The guy with the gun would never actually have to use it… well… maybe just to wound the other guy…
He’d go over to the rich guys house every week… get his cash… sleep with his wife… and leave again… effectivly making the gun-less person his slave… and although it is true that he would be able to make more if he worked along side his slave… he might be content siting on his fat ass and doing nothing… and getting paid for having a gun…
“My mother always told me that violence never solves anything”
“I wonder what the forefathers of Hiroshima would say about that… you”
“They probably wouldn’t say anything, Hiroshima was destroyed.”
(Starship Troopers)
Seriously though, I’d like for it to be different but the fact is that you can even change someone’s entire belief system (allegedly the most ‘inherent’ and ‘internal’ thing about a person) if you torture them in the right way(s).

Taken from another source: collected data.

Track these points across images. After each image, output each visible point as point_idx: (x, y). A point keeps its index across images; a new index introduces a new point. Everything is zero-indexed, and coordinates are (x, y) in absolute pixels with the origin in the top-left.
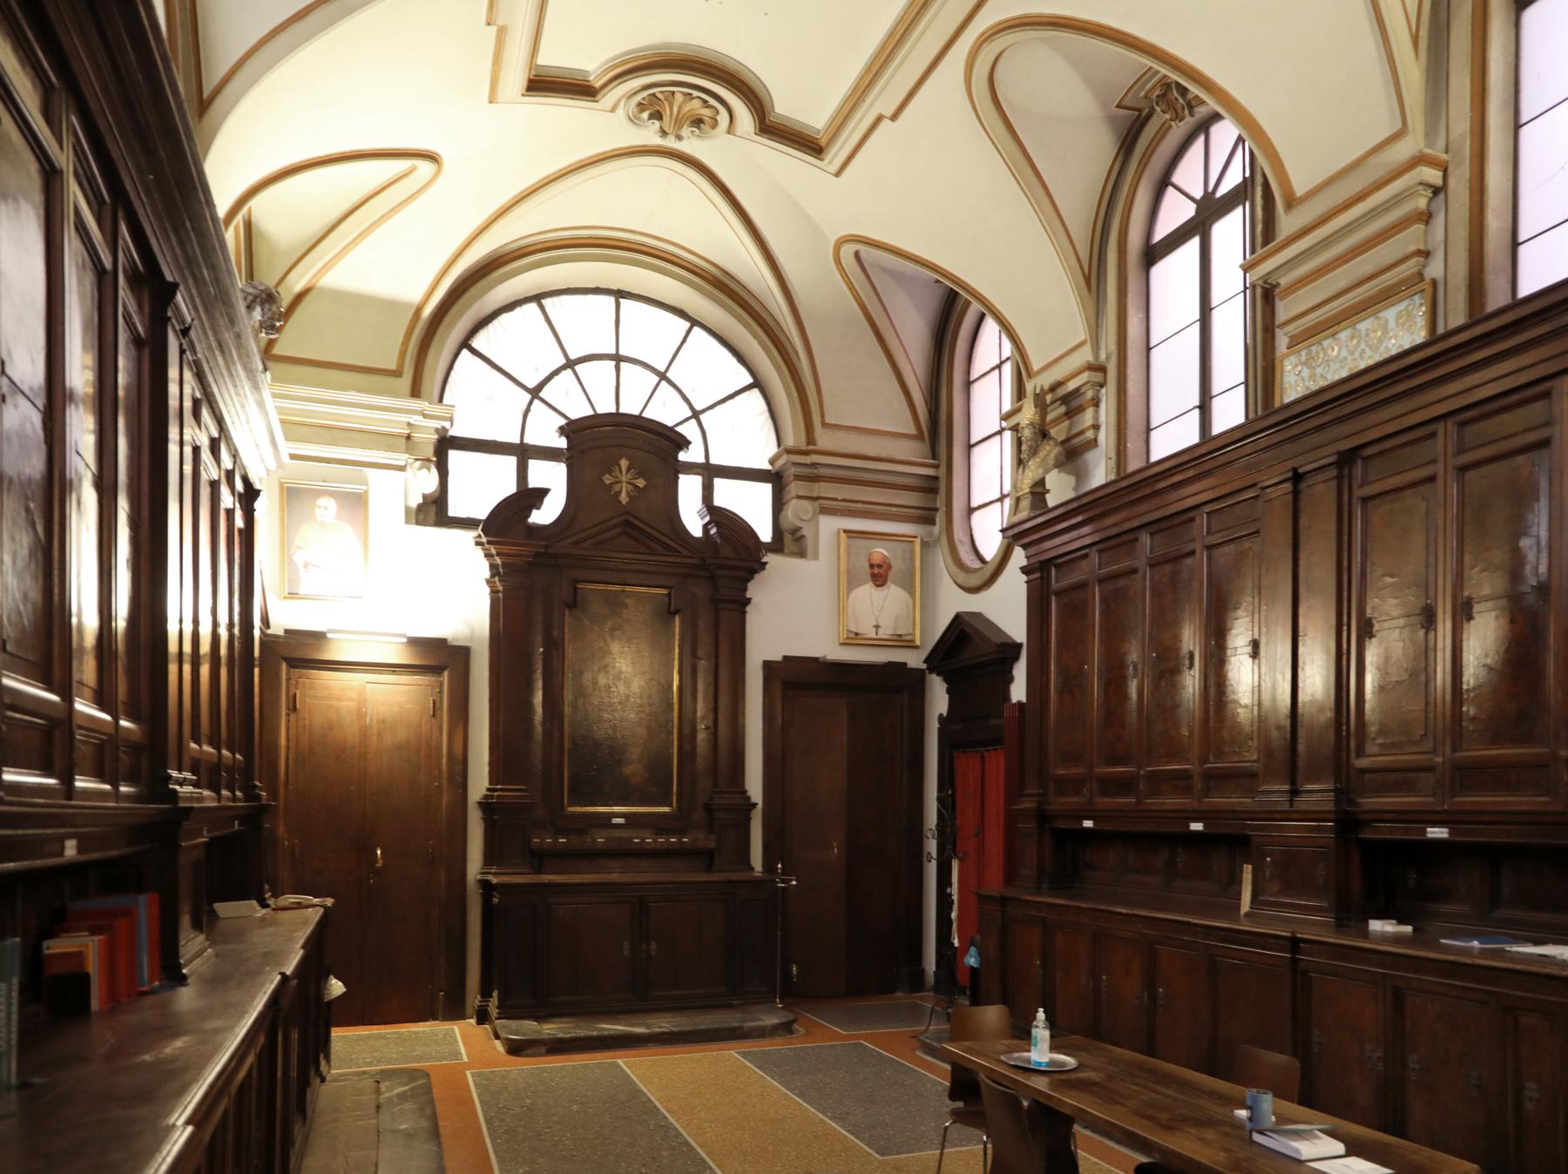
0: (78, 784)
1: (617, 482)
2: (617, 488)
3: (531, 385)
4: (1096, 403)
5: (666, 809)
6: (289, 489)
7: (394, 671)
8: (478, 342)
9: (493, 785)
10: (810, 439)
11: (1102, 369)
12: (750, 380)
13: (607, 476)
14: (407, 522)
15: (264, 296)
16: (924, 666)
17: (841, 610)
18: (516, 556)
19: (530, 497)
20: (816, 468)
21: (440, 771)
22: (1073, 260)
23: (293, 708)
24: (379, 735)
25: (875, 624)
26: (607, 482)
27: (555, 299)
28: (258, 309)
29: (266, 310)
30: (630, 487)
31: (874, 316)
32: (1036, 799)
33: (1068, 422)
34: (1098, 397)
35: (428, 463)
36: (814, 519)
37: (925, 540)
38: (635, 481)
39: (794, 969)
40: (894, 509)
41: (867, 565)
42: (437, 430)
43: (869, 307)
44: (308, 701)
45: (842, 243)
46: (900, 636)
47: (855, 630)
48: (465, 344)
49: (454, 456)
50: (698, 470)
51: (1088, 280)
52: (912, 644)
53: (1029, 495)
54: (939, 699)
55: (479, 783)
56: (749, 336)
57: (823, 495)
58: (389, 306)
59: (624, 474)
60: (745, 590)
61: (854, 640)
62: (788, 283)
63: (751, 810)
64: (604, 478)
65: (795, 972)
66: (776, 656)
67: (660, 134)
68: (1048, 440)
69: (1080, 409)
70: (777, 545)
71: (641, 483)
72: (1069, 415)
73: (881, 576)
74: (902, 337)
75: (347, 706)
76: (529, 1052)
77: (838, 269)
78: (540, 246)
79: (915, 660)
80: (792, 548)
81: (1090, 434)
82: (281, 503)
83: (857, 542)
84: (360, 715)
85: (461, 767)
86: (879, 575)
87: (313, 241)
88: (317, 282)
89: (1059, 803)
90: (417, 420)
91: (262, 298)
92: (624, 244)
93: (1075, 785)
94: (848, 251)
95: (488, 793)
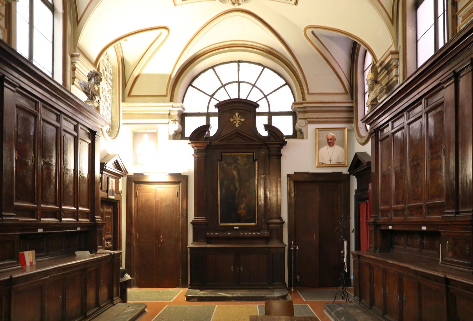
0: (80, 220)
1: (235, 121)
2: (235, 122)
3: (210, 94)
4: (397, 67)
5: (254, 224)
6: (135, 133)
7: (166, 184)
8: (194, 84)
9: (196, 217)
10: (304, 98)
11: (397, 53)
12: (285, 83)
13: (231, 119)
14: (169, 139)
15: (94, 74)
16: (348, 173)
17: (317, 156)
18: (201, 146)
19: (207, 127)
20: (306, 108)
21: (179, 213)
22: (384, 14)
23: (136, 196)
24: (161, 202)
25: (329, 159)
26: (231, 121)
27: (219, 67)
28: (93, 79)
29: (95, 78)
30: (239, 122)
31: (324, 53)
32: (374, 218)
33: (388, 76)
34: (398, 64)
35: (175, 121)
36: (306, 125)
37: (349, 128)
38: (241, 120)
39: (298, 277)
40: (336, 119)
41: (326, 139)
42: (178, 111)
43: (321, 50)
44: (140, 193)
45: (307, 29)
46: (340, 163)
47: (322, 162)
48: (190, 84)
49: (187, 119)
50: (266, 114)
51: (392, 21)
52: (344, 165)
53: (370, 105)
54: (354, 183)
55: (191, 216)
56: (283, 70)
57: (309, 117)
58: (162, 76)
59: (237, 118)
60: (281, 152)
61: (322, 165)
62: (290, 48)
63: (283, 224)
64: (230, 120)
65: (298, 278)
66: (292, 172)
67: (232, 4)
68: (378, 84)
69: (391, 70)
70: (295, 136)
71: (243, 120)
72: (388, 74)
73: (332, 143)
74: (336, 59)
75: (152, 195)
76: (192, 300)
77: (307, 39)
78: (210, 51)
79: (345, 171)
80: (300, 136)
81: (395, 79)
82: (133, 137)
83: (322, 132)
84: (156, 197)
85: (185, 212)
86: (331, 142)
87: (138, 62)
88: (141, 73)
89: (382, 219)
90: (171, 109)
91: (94, 75)
92: (237, 45)
93: (385, 212)
94: (309, 31)
95: (194, 219)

Well people like Max Weber in Politics as Vocation and Charles Tilly in The Politics of Collective Violence argue that the existance of the state is dependent on violence. They claim that the state holds the ‘monopoly of the legitimate use of physical violence’. When the state acts violently, say through police breaking up a riot, the violence used by them is referred to as ‘force’, necessary force. On the other hand when a citizen acts out disruptively we call it ‘violence’, and depend on the legal system to use their legitimate force in punishing the criminal. Some might argue that the legal system does not work, but as far as ordinary citizens go it seems like it does…so I’ll use this as an example of a time when violence has succeeded.
Sure violence can trump anything else in a specific negotiation (as long as you win)
However the phrase ‘violence doesn’t work’ refers to the long term and to a wider scope from our selfish genes to humanity as a whole.
It is referring to violence as a vicious cycle, and it holds.
There are two ways in which the cycle can end:
The only way out of the cycle is to kill everyone who has any kinship for to whom you are killing (genocide) in which case you have already lost because of the human tragedy. Your own people will not stand idly by. Other neutral peoples will become your enemy because you are the enemy of humanity they will have no qualms about using the same tactics you used against others. Most humans feel very strongly about what is fair and just (consider the ‘Ultimatum Game’ from experimental economical game theory)
Destruction of those who continue the cycle
Transcend violence and collaborate as allies.
Not quite peace and harmony but settling differences through negotiations diplomatically.